(17) : Insiden yang Sama

30 2 2
                                    

Min, 6 September 2020

🍑

Zee paling tak suka dengan kebiasaan keluarganya yang setiap akhir bulan harus kumpul keluarga besar seperti ini. Bukannya ia jual mahal dengan anggota keluarganya, ia hanya malas mendengarkan berbagai macam perbandingan tentang dirinya dan Keisya yang selalu membuat telinganya panas.

Masih ingat dengan Keisya? Itu, si nenek sihir yang hobi sekali meminta Zee mengerjakan tugas sekolahnya, dan yang paling jago berakting kalau kemauannya tak dituruti.

Sebenarnya Zee tak begitu tergila-gila dengan pujian, ia juga tak iri dengan Keisya yang bahkan lebih sering meminta bantuannya mengerjakan tugas dan bahkan bisa dibilang ia lebih pintar dari cewek itu, namun tetap saja dibanding-bandingkan dengan seseorang itu rasanya nggak banget. Apalagi bukannya dibela, ia justru sering sekali disuruh berubah agar bisa setara dengan Keisya.

Kalau nggak mau memuji, seenggaknya jangan menjatuhkan.

Zee tak mau mempedulikan anggota keluarganya yang lain dan hanya memilih untuk mengemil beberapa kue-kue manis yang sudah tersedia di sana.

Restoran yang sudah di sewa oleh Om Jordan yang merupakan Papa Keisya itu lumayan besar dan mewah, terdapat beberapa prasmanan yang menyajikan makanan-makanan berat dan juga dessert enak. Namun Zee tak begitu nafsu makan makanan berat sehingga hanya mengemil beberapa kue untuk mengganjal perutnya.

Niat awal Zee mengambil tempat sendiri untuk menyembunyikan diri dari kerumunan keluarganya malah gagal karena Keisya yang menghampirinya tiba-tiba. Zee mencoba tak mempedulikan sambil terus memasukkan kue ke dalam mulutnya.

"Bokap gue mahal-mahal nyewa restoran ini supaya kita bisa ngumpul bareng, tapi lo malah menyendiri kayak gini," ucap cewek itu kemudian ikut duduk di salah satu kursi di samping Zee.

Zee menoleh sejenak. "Restoran ini disewa buat makan-makan juga, jadi gue tetep nggak nyia-nyiain uang bokap lo, kan?"

Keisya tersenyum singkat.

"Btw, lo masih deket sama temen sebangku lo itu? Siapa namanya, mmm.. Nuka, iya," tanya Keisya setelah beberapa detik tak ada yang membuka obrolan.

"Kenapa emang? Gue sama dia temen sebangku jadi emang deket," jawab Zee. Sebenarnya ia dan Nuka tak bisa disebut dekat juga, cowok itu masih belum terlalu menerima keberadaannya sebagai seorang teman.

Keisya mengangguk-angguk. "Pantesan dia ambil andil banget waktu itu."

Zee terdiam, ia tak tahu harus menjawab apa.

Tiba-tiba tanpa persetujuan siapapun, Keisya menyeletukkan satu kalimat yang membuat semua orang menoleh ke arahnya dan Zee. "Tante Dinda, Zee lagi deket sama cowok yang bikin dia nggak mau lagi ngebantu Keisya ngerjain tugas!"

Mata Zee membelalak menatap nenek sihir satu itu.
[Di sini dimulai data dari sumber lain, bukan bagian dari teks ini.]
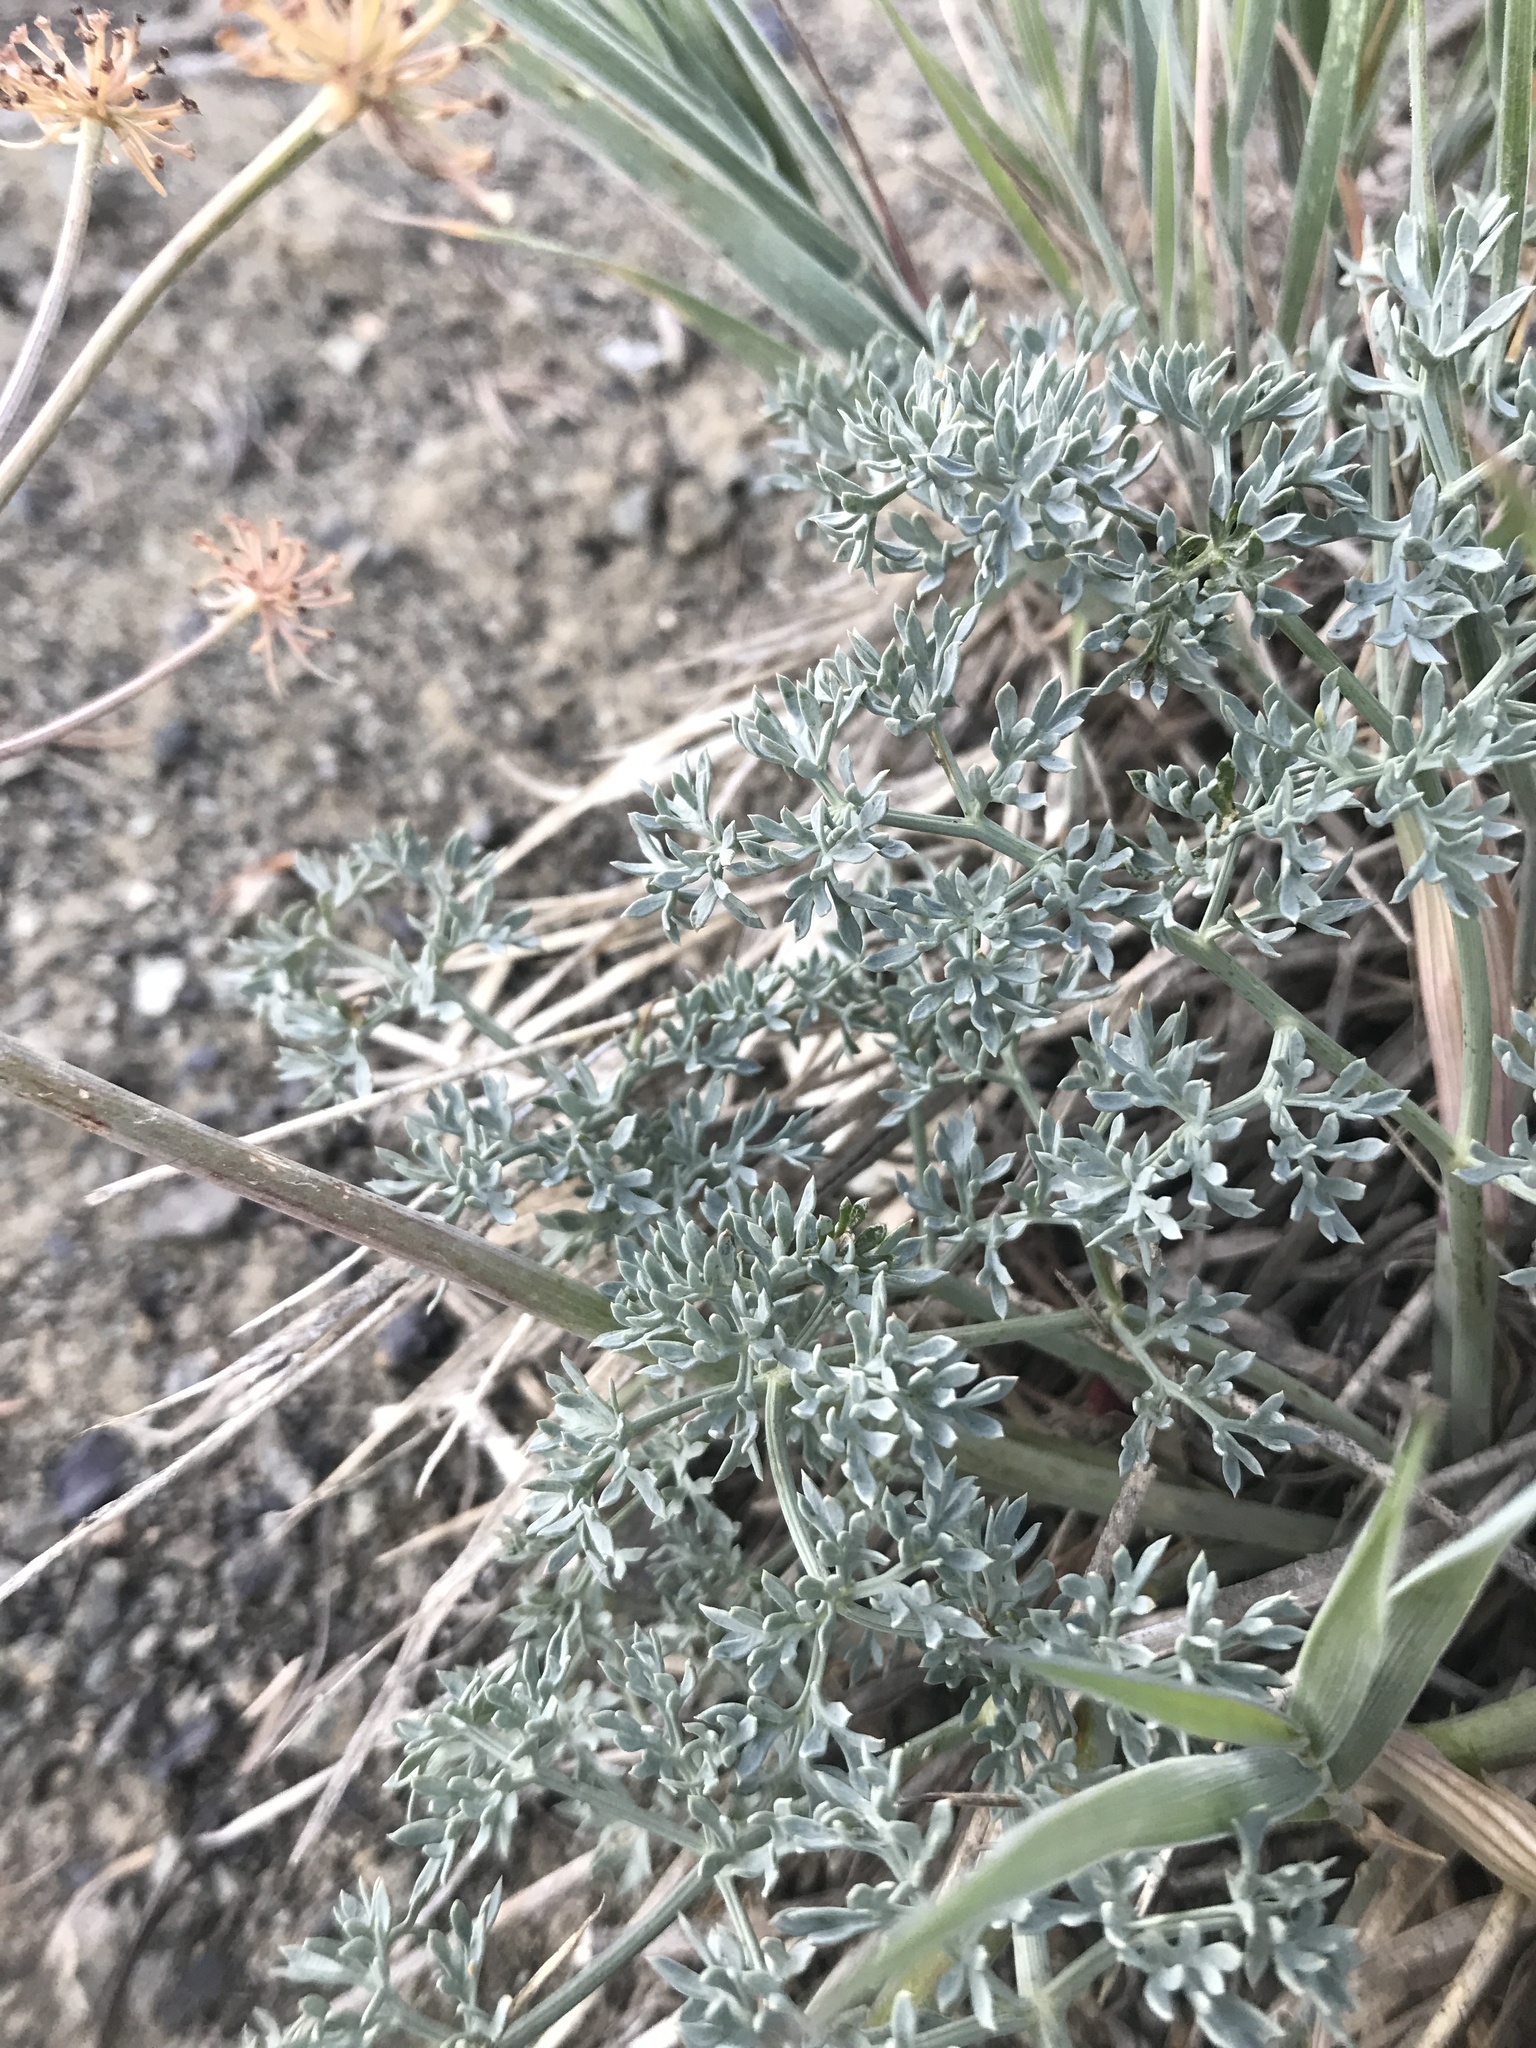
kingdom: Plantae
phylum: Tracheophyta
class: Magnoliopsida
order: Apiales
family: Apiaceae
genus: Lomatium
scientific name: Lomatium cuspidatum
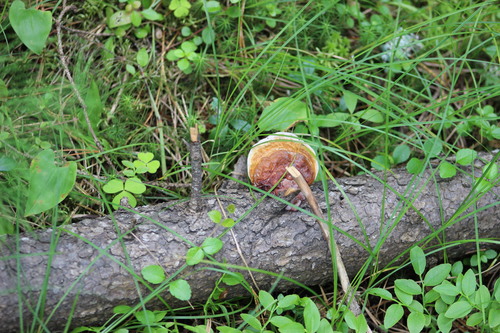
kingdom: Fungi
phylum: Basidiomycota
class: Agaricomycetes
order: Polyporales
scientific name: Polyporales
Apa-apaan kalimatnya barusan? Kenapa dia sengaja sekali ingin memperkeruh suasana? Semua orang kali ini benar-benar menghentikan aktifitasnya dan berjalan menuju tempat mereka duduk.

Tatapan Zee berfokus pada satu orang yang juga ikut berjalan ke arahnya, kepala Zee sontak menggeleng-geleng. "Nggak gitu, Ma. Keisya ngomongnya suka ngawur."

Zee tersenyum getir ke arah mamanya yang juga menatapnya dengan tatapan tak bersahabat. Lagi-lagi Keisya cari muka di depan mamanya, bukan hanya satu orang kali ini semua anggota keluarganya tahu kalau selama ini dia dijadikan babu oleh Keisya dengan mengerjakan tugas-tugasnya itu.

"Emang bener kok, Tan. Zee sendiri yang bilang sama aku tadi," ujar Keisya lagi. Andaikan saat ini tak ada mama dan papanya Keisya, Zee ingin sekali menjambak rambut yang sudah dicatok habis-habisan itu kemudian dia rusakin serusak-rusaknya. Tega banget dia mempermalukan Zee di depan keluarga besarnya begini.